Try it: Once you find the line containing "Table 1: Comparison of several PEKS" in the data below, copy it and each following line exactly, up to and including the line containing "Figure 5. Dual-beam laser polishing", and nothing else.

Records for the exercise:
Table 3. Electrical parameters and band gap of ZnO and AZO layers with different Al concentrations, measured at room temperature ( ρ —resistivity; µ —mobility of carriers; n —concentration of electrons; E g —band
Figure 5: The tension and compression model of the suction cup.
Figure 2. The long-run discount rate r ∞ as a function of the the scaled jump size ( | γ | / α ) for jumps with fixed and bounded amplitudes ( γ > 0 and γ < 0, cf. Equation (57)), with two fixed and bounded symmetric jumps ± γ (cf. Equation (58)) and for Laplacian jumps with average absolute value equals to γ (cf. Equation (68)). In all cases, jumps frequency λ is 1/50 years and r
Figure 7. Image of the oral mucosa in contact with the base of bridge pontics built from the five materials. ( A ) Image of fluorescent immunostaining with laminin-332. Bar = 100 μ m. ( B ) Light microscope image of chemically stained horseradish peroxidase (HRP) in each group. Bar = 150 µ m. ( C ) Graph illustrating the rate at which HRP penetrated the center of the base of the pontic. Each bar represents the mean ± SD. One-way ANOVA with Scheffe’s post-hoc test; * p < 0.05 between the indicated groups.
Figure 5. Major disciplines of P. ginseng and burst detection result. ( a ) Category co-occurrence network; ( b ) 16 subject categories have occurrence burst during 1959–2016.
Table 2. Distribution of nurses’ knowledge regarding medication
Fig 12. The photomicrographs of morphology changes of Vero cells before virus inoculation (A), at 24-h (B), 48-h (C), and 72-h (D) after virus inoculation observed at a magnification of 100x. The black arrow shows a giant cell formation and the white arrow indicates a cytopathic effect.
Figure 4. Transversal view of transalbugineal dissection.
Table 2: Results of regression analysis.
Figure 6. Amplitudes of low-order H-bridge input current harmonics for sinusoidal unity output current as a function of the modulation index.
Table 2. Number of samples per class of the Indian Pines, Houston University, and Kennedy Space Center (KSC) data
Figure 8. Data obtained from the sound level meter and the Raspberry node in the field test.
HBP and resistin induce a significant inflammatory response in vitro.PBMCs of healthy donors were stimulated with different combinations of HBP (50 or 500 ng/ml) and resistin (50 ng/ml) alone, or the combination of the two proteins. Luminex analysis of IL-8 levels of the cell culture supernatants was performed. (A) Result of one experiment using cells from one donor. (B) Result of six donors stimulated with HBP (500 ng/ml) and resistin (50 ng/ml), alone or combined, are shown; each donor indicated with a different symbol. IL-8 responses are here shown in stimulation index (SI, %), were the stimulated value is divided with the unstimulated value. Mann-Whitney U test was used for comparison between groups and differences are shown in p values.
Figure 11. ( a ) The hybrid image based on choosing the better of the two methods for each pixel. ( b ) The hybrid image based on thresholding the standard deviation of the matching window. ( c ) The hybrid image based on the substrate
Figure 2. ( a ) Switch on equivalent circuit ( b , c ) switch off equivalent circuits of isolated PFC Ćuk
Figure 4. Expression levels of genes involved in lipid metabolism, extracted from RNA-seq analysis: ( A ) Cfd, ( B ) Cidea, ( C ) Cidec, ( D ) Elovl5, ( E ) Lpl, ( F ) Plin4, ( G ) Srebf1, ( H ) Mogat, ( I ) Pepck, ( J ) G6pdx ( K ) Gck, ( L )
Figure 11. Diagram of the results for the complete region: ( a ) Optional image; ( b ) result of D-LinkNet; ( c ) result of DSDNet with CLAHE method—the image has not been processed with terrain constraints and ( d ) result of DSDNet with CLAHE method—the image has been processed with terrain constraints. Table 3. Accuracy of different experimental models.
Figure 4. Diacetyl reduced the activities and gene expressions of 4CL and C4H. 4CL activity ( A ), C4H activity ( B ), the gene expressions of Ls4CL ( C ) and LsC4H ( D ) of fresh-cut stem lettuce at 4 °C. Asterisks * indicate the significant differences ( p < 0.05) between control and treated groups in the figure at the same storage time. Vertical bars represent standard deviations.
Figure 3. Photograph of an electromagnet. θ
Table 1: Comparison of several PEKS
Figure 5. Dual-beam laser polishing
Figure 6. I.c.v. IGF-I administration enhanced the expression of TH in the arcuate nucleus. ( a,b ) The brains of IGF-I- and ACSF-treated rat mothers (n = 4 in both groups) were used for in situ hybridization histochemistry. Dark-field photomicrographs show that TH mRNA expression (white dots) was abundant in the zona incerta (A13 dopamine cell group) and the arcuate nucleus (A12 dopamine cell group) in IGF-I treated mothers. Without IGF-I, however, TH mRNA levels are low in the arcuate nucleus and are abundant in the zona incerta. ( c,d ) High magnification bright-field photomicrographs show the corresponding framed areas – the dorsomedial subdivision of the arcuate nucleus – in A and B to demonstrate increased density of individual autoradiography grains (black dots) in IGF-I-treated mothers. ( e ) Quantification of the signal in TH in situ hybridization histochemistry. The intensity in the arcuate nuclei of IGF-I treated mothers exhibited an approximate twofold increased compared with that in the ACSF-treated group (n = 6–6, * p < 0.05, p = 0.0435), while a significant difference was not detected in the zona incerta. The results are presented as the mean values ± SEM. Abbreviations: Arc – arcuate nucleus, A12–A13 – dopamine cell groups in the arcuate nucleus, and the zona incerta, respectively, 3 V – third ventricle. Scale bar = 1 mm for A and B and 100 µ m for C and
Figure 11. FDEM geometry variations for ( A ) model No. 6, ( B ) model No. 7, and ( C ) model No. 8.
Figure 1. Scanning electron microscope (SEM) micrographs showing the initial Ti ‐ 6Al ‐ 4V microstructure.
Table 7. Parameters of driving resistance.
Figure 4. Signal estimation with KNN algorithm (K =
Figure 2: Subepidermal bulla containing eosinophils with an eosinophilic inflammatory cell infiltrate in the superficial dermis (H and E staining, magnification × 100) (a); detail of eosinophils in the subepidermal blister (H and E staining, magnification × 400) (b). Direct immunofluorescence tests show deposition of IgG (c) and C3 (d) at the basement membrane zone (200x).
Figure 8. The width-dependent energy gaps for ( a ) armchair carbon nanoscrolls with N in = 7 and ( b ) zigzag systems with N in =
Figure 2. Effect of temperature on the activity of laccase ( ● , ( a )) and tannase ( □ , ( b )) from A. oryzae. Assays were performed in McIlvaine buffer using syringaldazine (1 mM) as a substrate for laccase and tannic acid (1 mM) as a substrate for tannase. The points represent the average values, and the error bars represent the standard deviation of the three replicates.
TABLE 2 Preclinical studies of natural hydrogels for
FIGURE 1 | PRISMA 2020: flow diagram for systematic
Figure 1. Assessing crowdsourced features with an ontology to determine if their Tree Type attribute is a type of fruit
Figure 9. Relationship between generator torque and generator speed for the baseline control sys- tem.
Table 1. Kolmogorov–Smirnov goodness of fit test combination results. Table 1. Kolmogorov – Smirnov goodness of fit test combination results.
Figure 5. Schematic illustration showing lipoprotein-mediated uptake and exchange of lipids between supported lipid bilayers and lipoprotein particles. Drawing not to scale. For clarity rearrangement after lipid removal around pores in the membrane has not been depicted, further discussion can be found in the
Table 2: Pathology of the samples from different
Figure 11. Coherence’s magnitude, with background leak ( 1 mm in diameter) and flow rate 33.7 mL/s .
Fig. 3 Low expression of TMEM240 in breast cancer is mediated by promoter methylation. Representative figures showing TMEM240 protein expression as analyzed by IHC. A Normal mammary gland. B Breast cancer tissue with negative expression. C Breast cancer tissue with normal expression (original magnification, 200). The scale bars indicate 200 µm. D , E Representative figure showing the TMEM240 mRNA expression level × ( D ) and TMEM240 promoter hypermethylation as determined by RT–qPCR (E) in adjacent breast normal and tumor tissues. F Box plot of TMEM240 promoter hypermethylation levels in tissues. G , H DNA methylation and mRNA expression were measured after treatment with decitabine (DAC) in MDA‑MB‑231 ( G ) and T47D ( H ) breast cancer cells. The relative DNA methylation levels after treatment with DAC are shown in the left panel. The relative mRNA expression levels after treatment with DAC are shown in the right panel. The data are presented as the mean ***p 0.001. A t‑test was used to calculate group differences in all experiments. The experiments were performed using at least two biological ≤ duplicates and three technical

Solved exercise:
Table 1: Comparison of several PEKS
Figure 5. Dual-beam laser polishing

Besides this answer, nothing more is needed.